I saw some of them again the day after. I was revolted with them, and they were hostile to me, the middle-aged lady mixing into their business. But I had a pizza-making group to attend to at the outdoor oven, and they had to play basketball, so we were forced to stay near each other. Some of the older children in the pizza-making group went to watch the basketball, and then they got their turn at one of the hoops and began to play too. One of the basketball players came over and played with them, because, he told me, kids like to play with a bigger guy, it makes them feel big. The parents at the oven were all busy talking to each other, and there was nothing about the scene to worry them. The usual swearing almost stopped, because of the code of not swearing near young children, but the basketball went on and the drinking went on and the pizza-making went on. Everybody was having a good time.

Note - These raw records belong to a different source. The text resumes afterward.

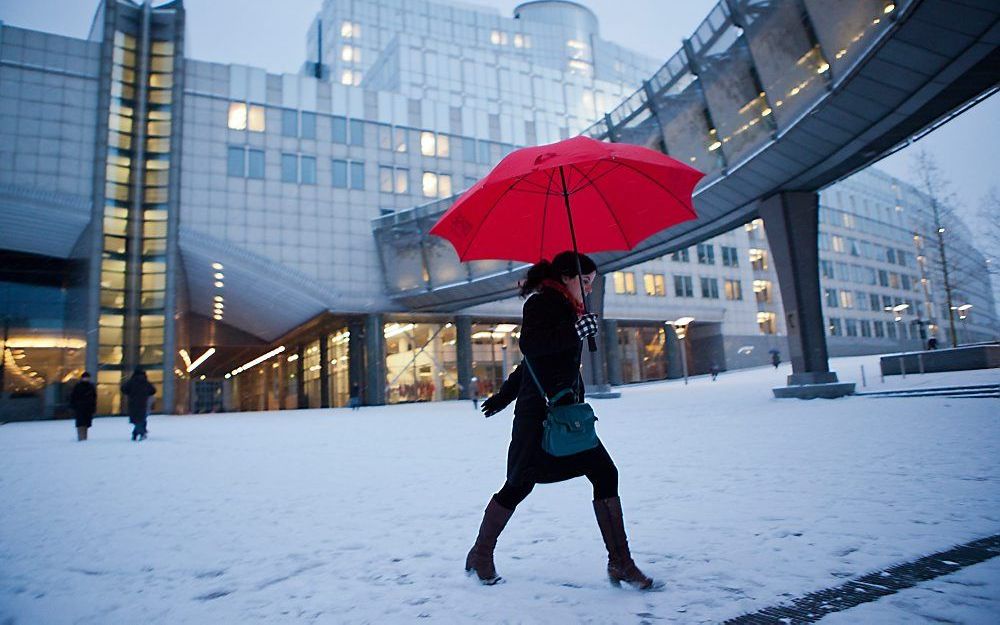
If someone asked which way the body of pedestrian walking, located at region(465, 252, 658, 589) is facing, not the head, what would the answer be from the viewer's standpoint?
to the viewer's right

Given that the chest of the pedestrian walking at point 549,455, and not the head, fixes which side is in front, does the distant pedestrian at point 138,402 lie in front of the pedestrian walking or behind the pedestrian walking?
behind

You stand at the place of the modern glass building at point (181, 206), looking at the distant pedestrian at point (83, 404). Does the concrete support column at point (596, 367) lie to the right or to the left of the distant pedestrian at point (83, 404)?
left

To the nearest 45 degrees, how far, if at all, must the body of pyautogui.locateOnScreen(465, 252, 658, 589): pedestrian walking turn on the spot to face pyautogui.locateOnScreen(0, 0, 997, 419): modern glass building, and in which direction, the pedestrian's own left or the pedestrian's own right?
approximately 135° to the pedestrian's own left
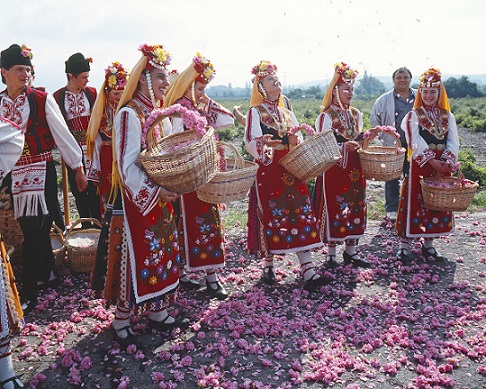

At some point well into the evening one of the young guys walked by and said some friendly remark, and I noticed I wasn't angry anymore. There was such a pleasing, even joyful, normalcy about the scene that I couldn't feel anymore, as on the day before, that the end of civilized society had arrived.
So: who was rehabilitated? Are the shocked older people like me also in need of rehabilitation, or in need of forgiveness, for all the unfair advantages we routinely gain for ourselves and our group, and which we may try to explain away by pointing to the bad behaviour of others outside our group? Who knows? What I think I know is that there have to be standards, and that in cities like this one people have to learn to work out the standards across different groups, and that this work, ideally, is continually in progress and needs proximity. The campfires and bake oven in our park are an interesting, continuous prompt for such proximity. For me, sometimes, such proximity makes me delight in the lively, quirky existence of people quite unlike me. On good days, they do me the honour of delighting in me as well.